→ Task statement: Among the records below, find the line that has "your GitHub profile."; from there, give the lines again exactly, and stop after the line that has "- 🤔 I’m looking for help with ...".

→ Material for this exercise:
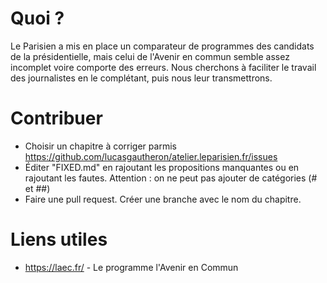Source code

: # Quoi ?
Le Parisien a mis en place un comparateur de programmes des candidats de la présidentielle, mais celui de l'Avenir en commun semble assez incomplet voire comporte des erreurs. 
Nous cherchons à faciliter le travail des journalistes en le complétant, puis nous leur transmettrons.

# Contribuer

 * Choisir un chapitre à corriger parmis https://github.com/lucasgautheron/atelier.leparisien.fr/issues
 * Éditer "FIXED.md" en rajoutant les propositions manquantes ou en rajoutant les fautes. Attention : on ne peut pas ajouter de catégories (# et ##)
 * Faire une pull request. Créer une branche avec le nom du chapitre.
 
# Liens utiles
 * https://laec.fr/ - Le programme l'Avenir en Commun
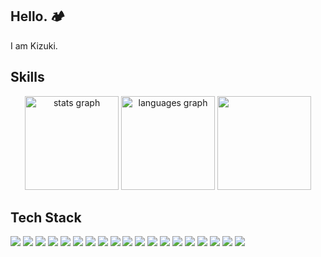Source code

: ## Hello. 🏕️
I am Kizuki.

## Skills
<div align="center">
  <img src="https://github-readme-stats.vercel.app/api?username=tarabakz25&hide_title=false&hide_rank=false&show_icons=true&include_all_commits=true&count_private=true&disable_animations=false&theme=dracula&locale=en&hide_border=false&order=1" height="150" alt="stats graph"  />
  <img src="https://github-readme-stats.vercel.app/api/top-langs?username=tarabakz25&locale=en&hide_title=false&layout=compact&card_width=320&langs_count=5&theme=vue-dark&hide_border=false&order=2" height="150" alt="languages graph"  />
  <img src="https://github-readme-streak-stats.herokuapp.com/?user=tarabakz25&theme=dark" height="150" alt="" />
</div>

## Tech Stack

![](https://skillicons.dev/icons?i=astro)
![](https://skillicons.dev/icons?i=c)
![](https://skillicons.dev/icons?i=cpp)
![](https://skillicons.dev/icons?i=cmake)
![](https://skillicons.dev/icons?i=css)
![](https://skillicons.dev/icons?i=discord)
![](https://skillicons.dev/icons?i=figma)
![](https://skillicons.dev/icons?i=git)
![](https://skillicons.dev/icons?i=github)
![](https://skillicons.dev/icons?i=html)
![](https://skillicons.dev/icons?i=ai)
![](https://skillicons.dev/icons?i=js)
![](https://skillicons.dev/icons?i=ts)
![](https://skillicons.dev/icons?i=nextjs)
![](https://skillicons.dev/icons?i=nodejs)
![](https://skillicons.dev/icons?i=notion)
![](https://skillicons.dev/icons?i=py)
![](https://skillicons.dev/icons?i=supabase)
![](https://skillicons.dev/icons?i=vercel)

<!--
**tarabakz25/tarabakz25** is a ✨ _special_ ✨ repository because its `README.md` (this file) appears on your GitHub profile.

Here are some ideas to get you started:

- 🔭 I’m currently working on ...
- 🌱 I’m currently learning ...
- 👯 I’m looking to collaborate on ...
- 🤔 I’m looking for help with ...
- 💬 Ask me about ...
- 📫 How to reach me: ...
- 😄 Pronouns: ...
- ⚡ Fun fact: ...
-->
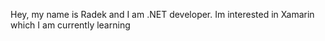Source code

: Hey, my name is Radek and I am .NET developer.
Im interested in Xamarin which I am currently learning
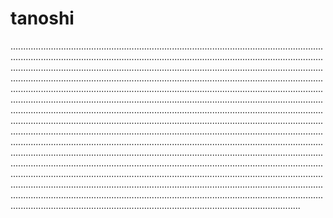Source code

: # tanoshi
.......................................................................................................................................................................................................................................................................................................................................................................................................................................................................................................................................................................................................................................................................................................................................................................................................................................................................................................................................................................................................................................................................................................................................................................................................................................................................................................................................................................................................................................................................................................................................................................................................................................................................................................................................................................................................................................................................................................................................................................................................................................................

--

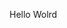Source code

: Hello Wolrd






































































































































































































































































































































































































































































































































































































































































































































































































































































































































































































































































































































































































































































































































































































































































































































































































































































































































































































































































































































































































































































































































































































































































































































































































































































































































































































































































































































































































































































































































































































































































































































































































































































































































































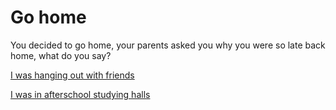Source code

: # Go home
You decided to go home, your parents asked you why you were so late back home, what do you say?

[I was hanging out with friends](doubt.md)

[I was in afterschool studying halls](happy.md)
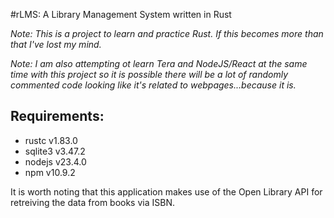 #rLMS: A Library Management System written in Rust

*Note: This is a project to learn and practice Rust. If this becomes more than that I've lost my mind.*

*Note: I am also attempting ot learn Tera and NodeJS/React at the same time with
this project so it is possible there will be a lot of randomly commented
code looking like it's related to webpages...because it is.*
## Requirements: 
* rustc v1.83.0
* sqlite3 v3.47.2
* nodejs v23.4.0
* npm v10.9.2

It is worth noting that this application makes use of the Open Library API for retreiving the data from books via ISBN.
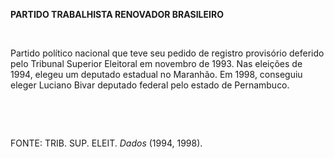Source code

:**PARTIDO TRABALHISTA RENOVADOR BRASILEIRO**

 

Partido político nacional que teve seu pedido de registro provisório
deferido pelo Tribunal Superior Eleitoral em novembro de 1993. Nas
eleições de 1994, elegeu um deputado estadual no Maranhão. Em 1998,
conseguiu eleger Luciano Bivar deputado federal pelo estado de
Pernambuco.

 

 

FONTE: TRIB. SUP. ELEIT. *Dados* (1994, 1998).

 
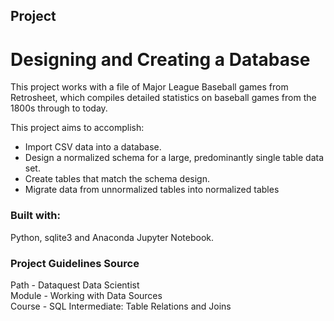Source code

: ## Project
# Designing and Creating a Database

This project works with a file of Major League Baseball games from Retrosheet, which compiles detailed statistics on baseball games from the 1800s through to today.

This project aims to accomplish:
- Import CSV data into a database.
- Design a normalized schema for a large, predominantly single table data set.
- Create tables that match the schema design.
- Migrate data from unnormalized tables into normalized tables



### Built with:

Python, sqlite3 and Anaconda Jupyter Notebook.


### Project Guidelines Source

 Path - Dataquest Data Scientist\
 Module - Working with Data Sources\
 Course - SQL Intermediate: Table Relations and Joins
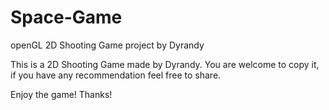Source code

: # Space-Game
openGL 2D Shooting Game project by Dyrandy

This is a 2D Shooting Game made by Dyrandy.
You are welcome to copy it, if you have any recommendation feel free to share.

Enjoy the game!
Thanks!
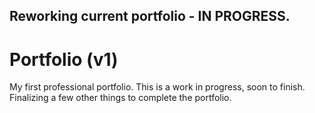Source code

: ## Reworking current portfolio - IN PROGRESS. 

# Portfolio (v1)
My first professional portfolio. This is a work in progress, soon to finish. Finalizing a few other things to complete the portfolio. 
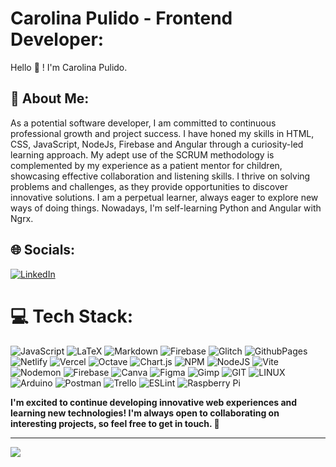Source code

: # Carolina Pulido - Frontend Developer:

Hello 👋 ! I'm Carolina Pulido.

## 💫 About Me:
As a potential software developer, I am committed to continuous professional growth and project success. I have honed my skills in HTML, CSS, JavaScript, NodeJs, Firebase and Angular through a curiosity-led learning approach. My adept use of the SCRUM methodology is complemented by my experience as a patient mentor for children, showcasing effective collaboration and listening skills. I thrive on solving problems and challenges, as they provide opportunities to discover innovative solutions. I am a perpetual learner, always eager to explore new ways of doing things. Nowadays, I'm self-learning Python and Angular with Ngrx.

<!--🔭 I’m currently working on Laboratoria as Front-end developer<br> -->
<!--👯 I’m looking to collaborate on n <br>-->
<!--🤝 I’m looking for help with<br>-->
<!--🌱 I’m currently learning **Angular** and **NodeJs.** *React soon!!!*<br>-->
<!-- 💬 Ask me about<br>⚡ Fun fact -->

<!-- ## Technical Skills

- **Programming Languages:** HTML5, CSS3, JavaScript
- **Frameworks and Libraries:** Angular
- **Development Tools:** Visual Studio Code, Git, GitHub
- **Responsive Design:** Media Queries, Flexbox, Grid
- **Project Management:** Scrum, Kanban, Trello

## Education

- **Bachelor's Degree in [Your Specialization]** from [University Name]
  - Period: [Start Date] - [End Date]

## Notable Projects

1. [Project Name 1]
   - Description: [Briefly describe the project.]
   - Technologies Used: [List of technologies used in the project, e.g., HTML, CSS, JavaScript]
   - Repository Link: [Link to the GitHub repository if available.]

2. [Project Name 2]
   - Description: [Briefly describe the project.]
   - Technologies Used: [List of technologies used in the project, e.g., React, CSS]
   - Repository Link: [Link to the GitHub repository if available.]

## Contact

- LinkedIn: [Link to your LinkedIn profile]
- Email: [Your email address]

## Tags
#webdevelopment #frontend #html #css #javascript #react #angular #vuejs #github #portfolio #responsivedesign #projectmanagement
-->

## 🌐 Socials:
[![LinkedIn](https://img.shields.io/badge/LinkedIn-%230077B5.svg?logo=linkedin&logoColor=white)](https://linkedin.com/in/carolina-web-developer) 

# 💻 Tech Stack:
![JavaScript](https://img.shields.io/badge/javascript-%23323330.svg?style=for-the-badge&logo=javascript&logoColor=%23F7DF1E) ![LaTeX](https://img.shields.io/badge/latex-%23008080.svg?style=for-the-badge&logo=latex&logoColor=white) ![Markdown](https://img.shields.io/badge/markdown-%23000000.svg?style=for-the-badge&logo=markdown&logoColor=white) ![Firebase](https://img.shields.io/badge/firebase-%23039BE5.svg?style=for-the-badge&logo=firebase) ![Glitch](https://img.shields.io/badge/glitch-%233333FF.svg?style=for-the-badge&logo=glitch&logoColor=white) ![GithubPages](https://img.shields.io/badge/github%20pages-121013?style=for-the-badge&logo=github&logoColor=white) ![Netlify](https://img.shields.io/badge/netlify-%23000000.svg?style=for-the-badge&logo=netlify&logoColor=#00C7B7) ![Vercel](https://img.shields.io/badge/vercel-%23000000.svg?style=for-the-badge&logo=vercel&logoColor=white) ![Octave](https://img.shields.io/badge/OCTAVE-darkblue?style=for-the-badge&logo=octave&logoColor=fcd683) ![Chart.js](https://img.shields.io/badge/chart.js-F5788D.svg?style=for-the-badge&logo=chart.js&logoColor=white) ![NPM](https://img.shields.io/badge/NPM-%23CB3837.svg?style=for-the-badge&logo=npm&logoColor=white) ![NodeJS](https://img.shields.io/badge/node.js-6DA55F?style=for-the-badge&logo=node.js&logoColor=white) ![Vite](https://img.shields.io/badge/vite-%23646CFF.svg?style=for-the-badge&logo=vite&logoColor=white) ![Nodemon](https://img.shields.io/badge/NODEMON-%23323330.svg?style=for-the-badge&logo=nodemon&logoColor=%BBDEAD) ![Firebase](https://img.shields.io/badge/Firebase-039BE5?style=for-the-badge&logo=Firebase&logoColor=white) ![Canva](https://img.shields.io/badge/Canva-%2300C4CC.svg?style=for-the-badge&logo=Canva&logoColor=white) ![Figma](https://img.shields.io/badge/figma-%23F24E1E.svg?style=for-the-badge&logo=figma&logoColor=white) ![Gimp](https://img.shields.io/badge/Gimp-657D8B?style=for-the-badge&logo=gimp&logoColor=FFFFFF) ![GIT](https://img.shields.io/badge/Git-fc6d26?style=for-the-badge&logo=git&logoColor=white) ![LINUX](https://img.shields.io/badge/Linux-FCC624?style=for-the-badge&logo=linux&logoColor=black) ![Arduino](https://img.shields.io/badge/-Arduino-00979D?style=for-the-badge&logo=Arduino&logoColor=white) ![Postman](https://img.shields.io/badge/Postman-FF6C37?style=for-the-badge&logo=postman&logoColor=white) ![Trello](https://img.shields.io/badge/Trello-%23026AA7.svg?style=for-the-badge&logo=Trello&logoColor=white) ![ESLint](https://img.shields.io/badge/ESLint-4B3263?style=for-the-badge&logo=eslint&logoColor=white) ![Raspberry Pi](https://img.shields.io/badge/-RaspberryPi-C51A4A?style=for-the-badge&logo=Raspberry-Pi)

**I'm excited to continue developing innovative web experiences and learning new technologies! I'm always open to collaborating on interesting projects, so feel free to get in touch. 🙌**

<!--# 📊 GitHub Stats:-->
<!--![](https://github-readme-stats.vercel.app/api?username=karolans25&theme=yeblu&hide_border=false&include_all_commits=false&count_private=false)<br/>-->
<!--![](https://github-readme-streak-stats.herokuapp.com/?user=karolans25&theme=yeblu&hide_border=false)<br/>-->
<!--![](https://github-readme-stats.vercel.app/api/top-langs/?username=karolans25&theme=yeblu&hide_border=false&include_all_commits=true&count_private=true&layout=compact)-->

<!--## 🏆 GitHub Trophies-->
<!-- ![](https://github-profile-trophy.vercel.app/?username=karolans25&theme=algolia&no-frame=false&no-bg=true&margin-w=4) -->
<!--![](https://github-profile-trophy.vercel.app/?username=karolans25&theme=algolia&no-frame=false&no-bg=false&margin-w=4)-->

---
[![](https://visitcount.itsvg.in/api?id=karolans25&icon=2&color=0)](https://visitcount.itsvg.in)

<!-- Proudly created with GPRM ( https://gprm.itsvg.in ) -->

→ Response to the exercise:
**tarabakz25/tarabakz25** is a ✨ _special_ ✨ repository because its `README.md` (this file) appears on your GitHub profile.

Here are some ideas to get you started:

- 🔭 I’m currently working on ...
- 🌱 I’m currently learning ...
- 👯 I’m looking to collaborate on ...
- 🤔 I’m looking for help with ...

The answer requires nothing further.